Have you noticed that people who have a lot of money talk about it more than the rest of us? It keeps coming up in the conversation: "Bupa wouldn't cover it and there was a queue for the NHS op, so I just had to shell out the 30 grand..."
Fine by me. You can learn a lot from people who know the difference between financial products. But do you think a person like that has changed much over the years? No, neither do I. The tendency to be motivated by money will have been there at the start. (Syed, of the BBC's much-missed The Apprentice, thought, at 31, "pound;100,000 salary is not enough but it's a good place to start.") Do you think Syed - or any of the would-be apprentices - is likely to have considered teaching as a whole-life career?
Neither do I. If money is your prime motivator, you don't go into teaching.
So why does anyone think that performance-related pay will improve the quality of teaching? It's a question asked by Jeffrey Pfeffer and Robert I Sutton in a new book from Harvard Business School Press, with the uncompromising title Hard Facts, Dangerous Half-Truths and Total Nonsense.
The authors demolish the case for linking pay to performance in school, and sum it up thus: "Evidence shows that merit-pay plans seldom last longer than five years and that merit pay consistently fails to improve student performance. The very logic of merit pay for teachers suggests that it won't do whatit is intended to do, or do it very well."
That doesn't mean we shouldn't ever reward teachers who go the extra mile.
One of my pleasures as a governor was to find small sums of money to show our recognition of, say, a teaching assistant's work with children in the holiday, or making the school garden into a rich learning resource.
One-off or occasional payments for teachers and TAs have become a theme in my recent visits to schools. In one, some staff were receiving an honorarium for their part in a special project. In another, talks were going on with the authority's auditor to discover what might be possible - and legal (never a bad idea). Sums were always small, and thought of as acknowledgements or rewards, never as incentives. To suggest that anyone might work harder just to get payments would be insulting.
Pfeffer and Sutton have a true story that shows how such rewards should work. A family goes into a menswear shop for dad to buy a jacket. An employee comes to do the "Suit you, sir" stuff. Another takes the kids to a playroom. When it's time to go, the kids don't want to leave, so the couple stay a bit longer and buy more clothes. It's effective teamwork, but in the usual sales setting the guy entertaining the kids wouldn't get commission.

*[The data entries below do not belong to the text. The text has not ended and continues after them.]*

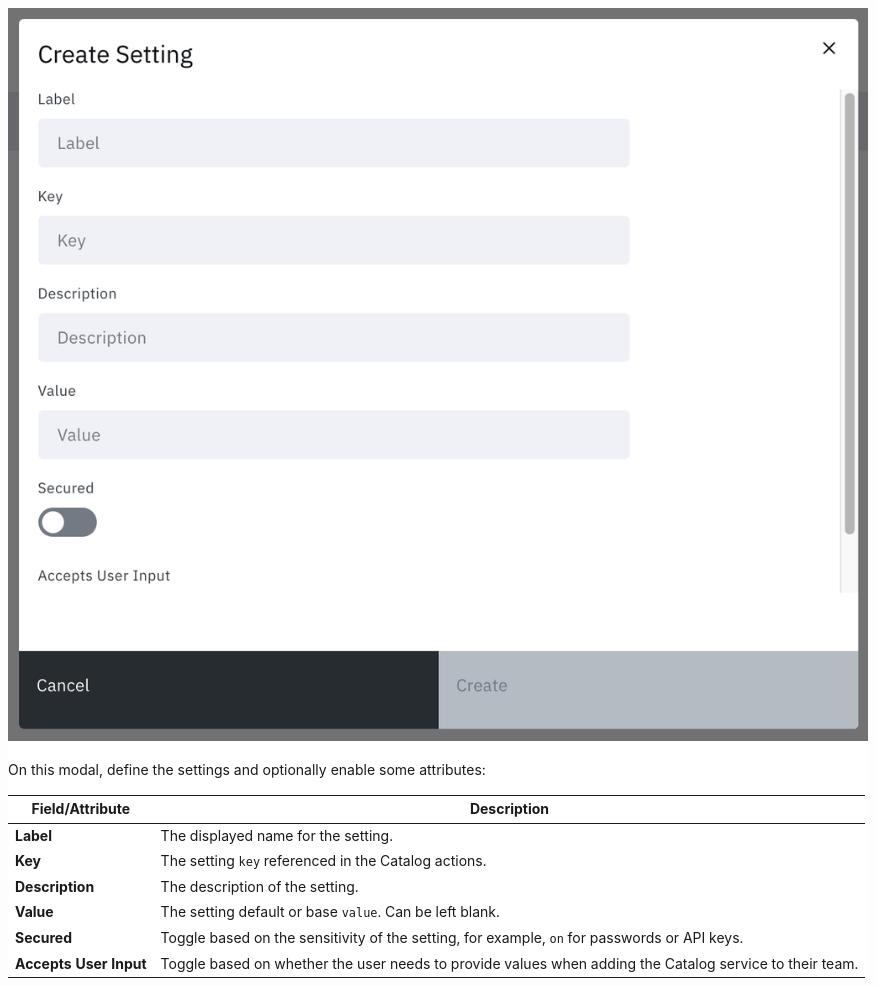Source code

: ![Catalog Settings New](./assets/img/catalog/catalog-service-create-settings-new.png)

On this modal, define the settings and optionally enable some attributes:

| Field/Attribute    | Description                                                                                               |
| ------------------ | --------------------------------------------------------------------------------------------------------- |
| **Label**              | The displayed name for the setting.                                                           |
| **Key**                | The setting `key` referenced in the Catalog actions.                                         |
| **Description**        | The description of the setting.                                                                           |
| **Value**              | The setting default or base `value`. Can be left blank.                                                   |
| **Secured**            | Toggle based on the sensitivity of the setting, for example, `on` for passwords or API keys.                  |
| **Accepts User Input** | Toggle based on whether the user needs to provide values when adding the Catalog service to their team. |
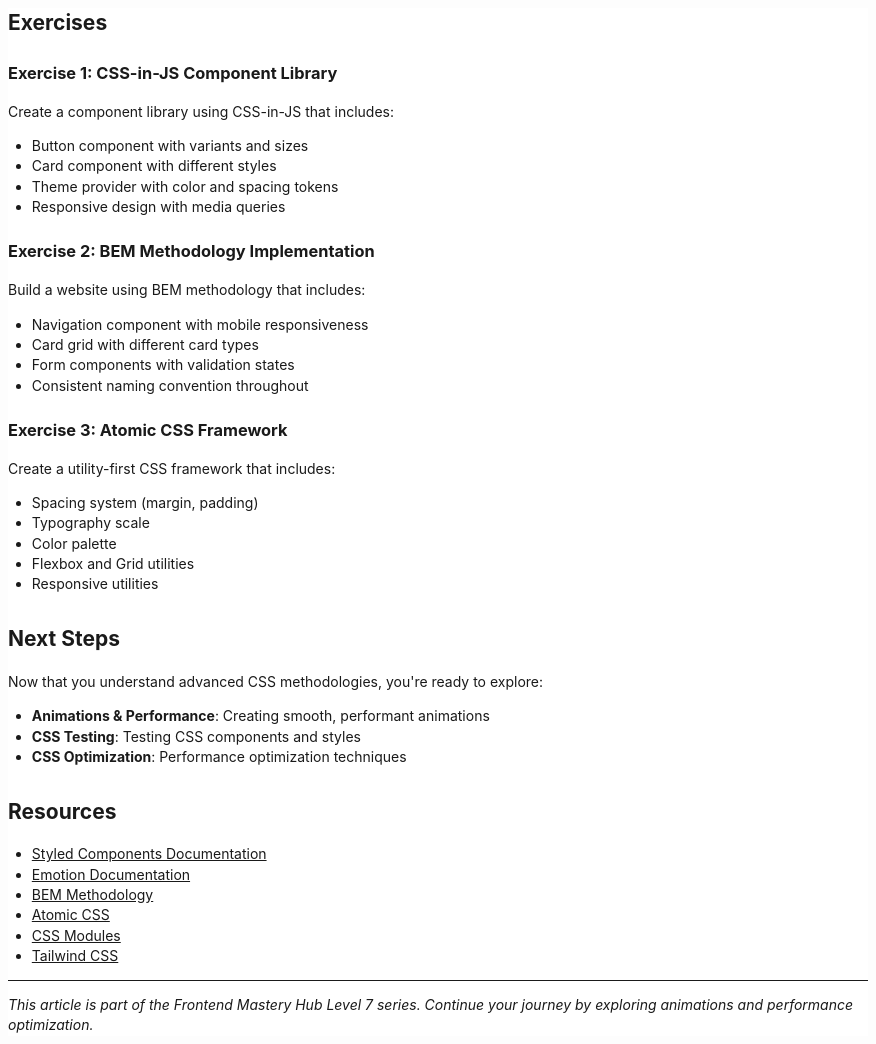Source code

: ## Exercises

### Exercise 1: CSS-in-JS Component Library

Create a component library using CSS-in-JS that includes:
- Button component with variants and sizes
- Card component with different styles
- Theme provider with color and spacing tokens
- Responsive design with media queries

### Exercise 2: BEM Methodology Implementation

Build a website using BEM methodology that includes:
- Navigation component with mobile responsiveness
- Card grid with different card types
- Form components with validation states
- Consistent naming convention throughout

### Exercise 3: Atomic CSS Framework

Create a utility-first CSS framework that includes:
- Spacing system (margin, padding)
- Typography scale
- Color palette
- Flexbox and Grid utilities
- Responsive utilities

## Next Steps

Now that you understand advanced CSS methodologies, you're ready to explore:

- **Animations & Performance**: Creating smooth, performant animations
- **CSS Testing**: Testing CSS components and styles
- **CSS Optimization**: Performance optimization techniques

## Resources

- [Styled Components Documentation](https://styled-components.com/)
- [Emotion Documentation](https://emotion.sh/)
- [BEM Methodology](https://getbem.com/)
- [Atomic CSS](https://acss.io/)
- [CSS Modules](https://github.com/css-modules/css-modules)
- [Tailwind CSS](https://tailwindcss.com/)

---

*This article is part of the Frontend Mastery Hub Level 7 series. Continue your journey by exploring animations and performance optimization.*

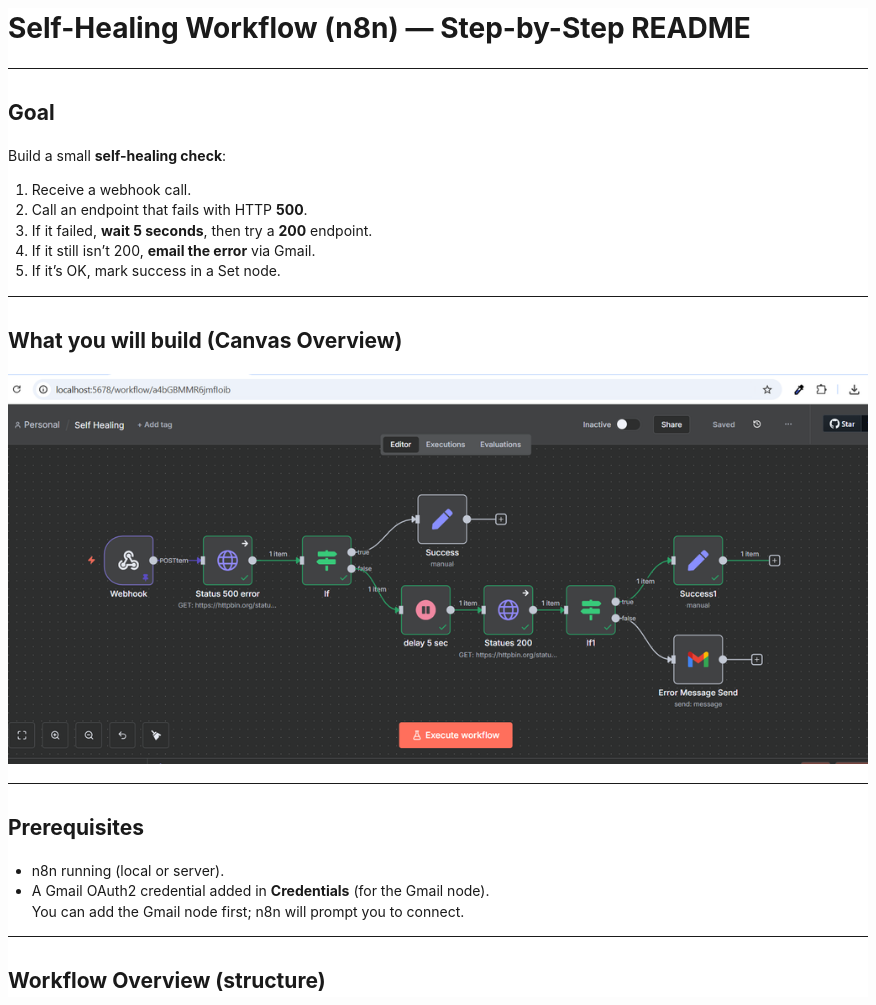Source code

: # Self-Healing Workflow (n8n) — Step-by-Step README

---

## Goal

Build a small **self-healing check**:

1. Receive a webhook call.  
2. Call an endpoint that fails with HTTP **500**.  
3. If it failed, **wait 5 seconds**, then try a **200** endpoint.  
4. If it still isn’t 200, **email the error** via Gmail.  
5. If it’s OK, mark success in a Set node.

---

## What you will build (Canvas Overview)

![Canvas Overview](./images/01-canvas-overview.png)

---

## Prerequisites

- n8n running (local or server).
- A Gmail OAuth2 credential added in **Credentials** (for the Gmail node).  
  You can add the Gmail node first; n8n will prompt you to connect.

---

## Workflow Overview (structure)
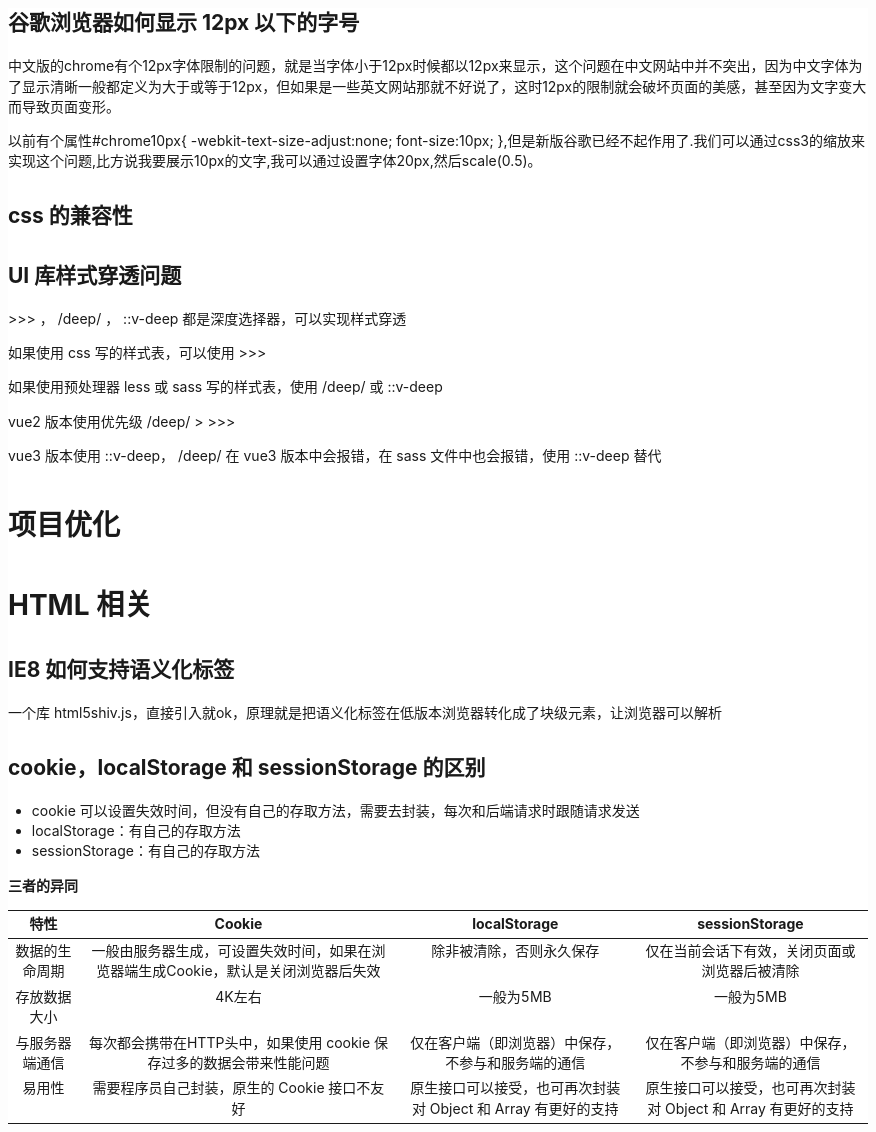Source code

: 



## 谷歌浏览器如何显示 12px 以下的字号

中文版的chrome有个12px字体限制的问题，就是当字体小于12px时候都以12px来显示，这个问题在中文网站中并不突出，因为中文字体为了显示清晰一般都定义为大于或等于12px，但如果是一些英文网站那就不好说了，这时12px的限制就会破坏页面的美感，甚至因为文字变大而导致页面变形。

以前有个属性#chrome10px{ -webkit-text-size-adjust:none; font-size:10px; },但是新版谷歌已经不起作用了.我们可以通过css3的缩放来实现这个问题,比方说我要展示10px的文字,我可以通过设置字体20px,然后scale(0.5)。





## css 的兼容性



## UI 库样式穿透问题

\>\>\> ， /deep/ ， ::v-deep 都是深度选择器，可以实现样式穿透

如果使用 css 写的样式表，可以使用 \>\>\> 

如果使用预处理器 less 或 sass 写的样式表，使用  /deep/ 或 ::v-deep

vue2 版本使用优先级 /deep/ > \>>> 

vue3 版本使用 ::v-deep， /deep/ 在 vue3 版本中会报错，在 sass 文件中也会报错，使用 ::v-deep 替代



# 项目优化







# HTML 相关

## IE8 如何支持语义化标签

一个库 html5shiv.js，直接引入就ok，原理就是把语义化标签在低版本浏览器转化成了块级元素，让浏览器可以解析



## cookie，localStorage 和 sessionStorage 的区别

- cookie 可以设置失效时间，但没有自己的存取方法，需要去封装，每次和后端请求时跟随请求发送
- localStorage：有自己的存取方法
- sessionStorage：有自己的存取方法

**三者的异同**

|      特性      |                            Cookie                            |                         localStorage                         |                        sessionStorage                        |
| :------------: | :----------------------------------------------------------: | :----------------------------------------------------------: | :----------------------------------------------------------: |
| 数据的生命周期 | 一般由服务器生成，可设置失效时间，如果在浏览器端生成Cookie，默认是关闭浏览器后失效 |                   除非被清除，否则永久保存                   |         仅在当前会话下有效，关闭页面或浏览器后被清除         |
|  存放数据大小  |                            4K左右                            |                          一般为5MB                           |                          一般为5MB                           |
| 与服务器端通信 | 每次都会携带在HTTP头中，如果使用 cookie 保存过多的数据会带来性能问题 |      仅在客户端（即浏览器）中保存，不参与和服务端的通信      |      仅在客户端（即浏览器）中保存，不参与和服务端的通信      |
|     易用性     |         需要程序员自己封装，原生的 Cookie 接口不友好         | 原生接口可以接受，也可再次封装对 Object 和 Array 有更好的支持 | 原生接口可以接受，也可再次封装对 Object 和 Array 有更好的支持 |
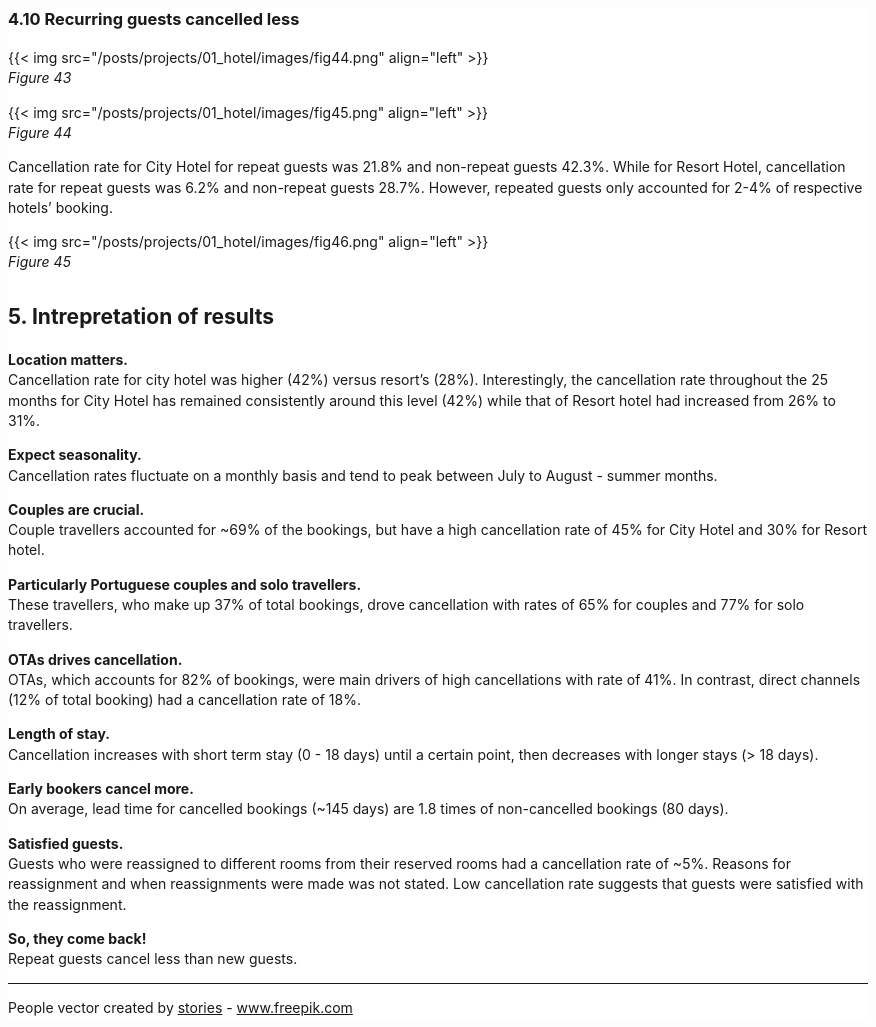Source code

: ### 4.10 Recurring guests cancelled less

{{< img src="/posts/projects/01_hotel/images/fig44.png" align="left" >}}  
*Figure 43* 

{{< img src="/posts/projects/01_hotel/images/fig45.png" align="left" >}}  
*Figure 44* 

Cancellation rate for City Hotel for repeat guests was 21.8% and non-repeat guests 42.3%. While for Resort Hotel, cancellation rate for repeat guests was 6.2% and non-repeat guests 28.7%.
However, repeated guests only accounted for 2-4% of respective hotels’ booking.
 
{{< img src="/posts/projects/01_hotel/images/fig46.png" align="left" >}}  
*Figure 45*

## 5. Intrepretation of results
**Location matters.**  
Cancellation rate for city hotel was higher (42%) versus resort’s (28%). Interestingly, the cancellation rate throughout the 25 months for City Hotel has remained consistently around this level (42%) while that of Resort hotel had increased from 26% to 31%.   

**Expect seasonality.**  
Cancellation rates fluctuate on a monthly basis and tend to peak between July to August - summer months.   
 
**Couples are crucial.**  
Couple travellers accounted for ~69% of the bookings, but have a high cancellation rate of 45% for City Hotel and 30% for Resort hotel.  
 
**Particularly Portuguese couples and solo travellers.**  
These travellers, who make up 37% of total bookings, drove cancellation with rates of 65% for couples and 77% for solo travellers.  
 
**OTAs drives cancellation.**  
OTAs, which accounts for 82% of bookings, were main drivers of high cancellations with rate of 41%.
In contrast, direct channels (12% of total booking) had a cancellation rate of 18%.  
 
**Length of stay.**  
Cancellation increases with short term stay (0 - 18 days) until a certain point, then decreases with longer stays (> 18 days).  
   
**Early bookers cancel more.**  
On average, lead time for cancelled bookings (~145 days) are 1.8 times of non-cancelled bookings (80 days).   
   
**Satisfied guests.**  
Guests who were reassigned to different rooms from their reserved rooms had a cancellation rate of ~5%. Reasons for reassignment and when reassignments were made was not stated. Low cancellation rate suggests that guests were satisfied with the reassignment.  
  
**So, they come back!**  
Repeat guests cancel less than new guests.  
 
---

People vector created by [stories](https://www.freepik.com/vectors/people) - www.freepik.com

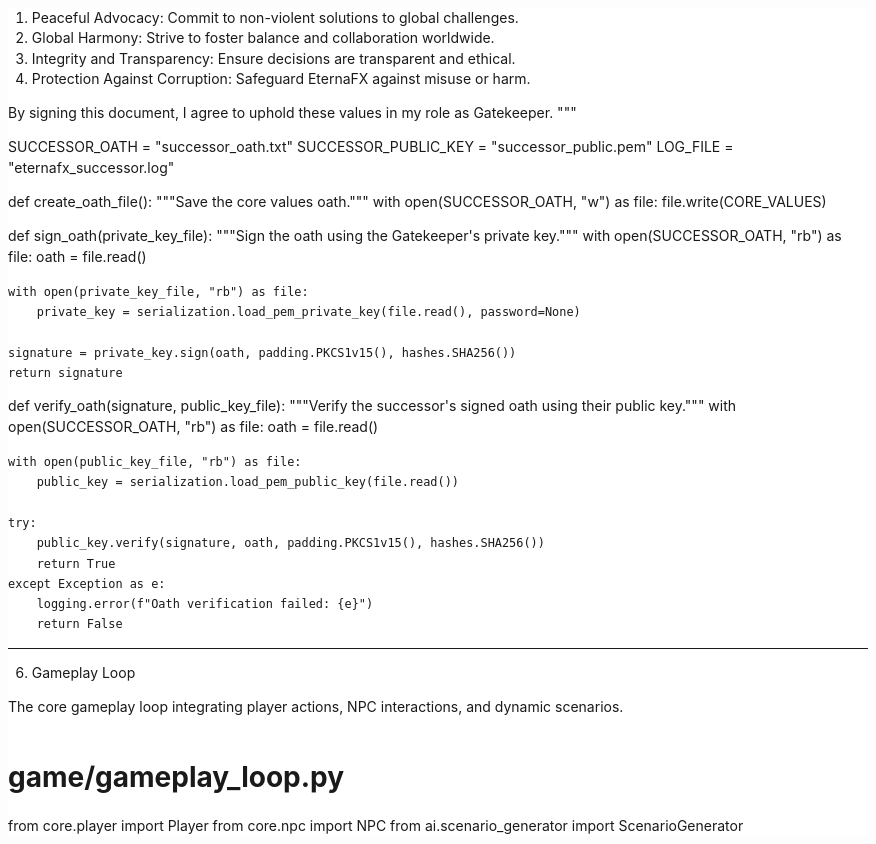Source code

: 1. Peaceful Advocacy: Commit to non-violent solutions to global challenges.
2. Global Harmony: Strive to foster balance and collaboration worldwide.
3. Integrity and Transparency: Ensure decisions are transparent and ethical.
4. Protection Against Corruption: Safeguard EternaFX against misuse or harm.

By signing this document, I agree to uphold these values in my role as Gatekeeper.
"""

SUCCESSOR_OATH = "successor_oath.txt"
SUCCESSOR_PUBLIC_KEY = "successor_public.pem"
LOG_FILE = "eternafx_successor.log"

def create_oath_file():
    """Save the core values oath."""
    with open(SUCCESSOR_OATH, "w") as file:
        file.write(CORE_VALUES)

def sign_oath(private_key_file):
    """Sign the oath using the Gatekeeper's private key."""
    with open(SUCCESSOR_OATH, "rb") as file:
        oath = file.read()

    with open(private_key_file, "rb") as file:
        private_key = serialization.load_pem_private_key(file.read(), password=None)

    signature = private_key.sign(oath, padding.PKCS1v15(), hashes.SHA256())
    return signature

def verify_oath(signature, public_key_file):
    """Verify the successor's signed oath using their public key."""
    with open(SUCCESSOR_OATH, "rb") as file:
        oath = file.read()

    with open(public_key_file, "rb") as file:
        public_key = serialization.load_pem_public_key(file.read())

    try:
        public_key.verify(signature, oath, padding.PKCS1v15(), hashes.SHA256())
        return True
    except Exception as e:
        logging.error(f"Oath verification failed: {e}")
        return False


---

6. Gameplay Loop

The core gameplay loop integrating player actions, NPC interactions, and dynamic scenarios.

# game/gameplay_loop.py

from core.player import Player
from core.npc import NPC
from ai.scenario_generator import ScenarioGenerator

In this shop, though, there is no sales-based commission.
Instead, everyone in the team gets, on top of their salary, small monthly payments based not on sales but on how well they minimise the number of items lost or stolen. There are three levels of payment - zero, $20 (pound;10) and $40. The amounts - paid in cash - have been thought out so as to bring on a smile but not distort established working patterns. "The focus remained on the celebration of the store's achievement and the spirit of camaraderie, rather than the money."
As a head and a chair of governors, I've done more than my share of struggling with inadequate budgets, but never have I felt that we couldn't afford a handy little sum to acknowledge a person's special contribution and brighten their day. It will be repaid to you with handsome interest, I promise. But I repeat: always check with the payroll and audit people.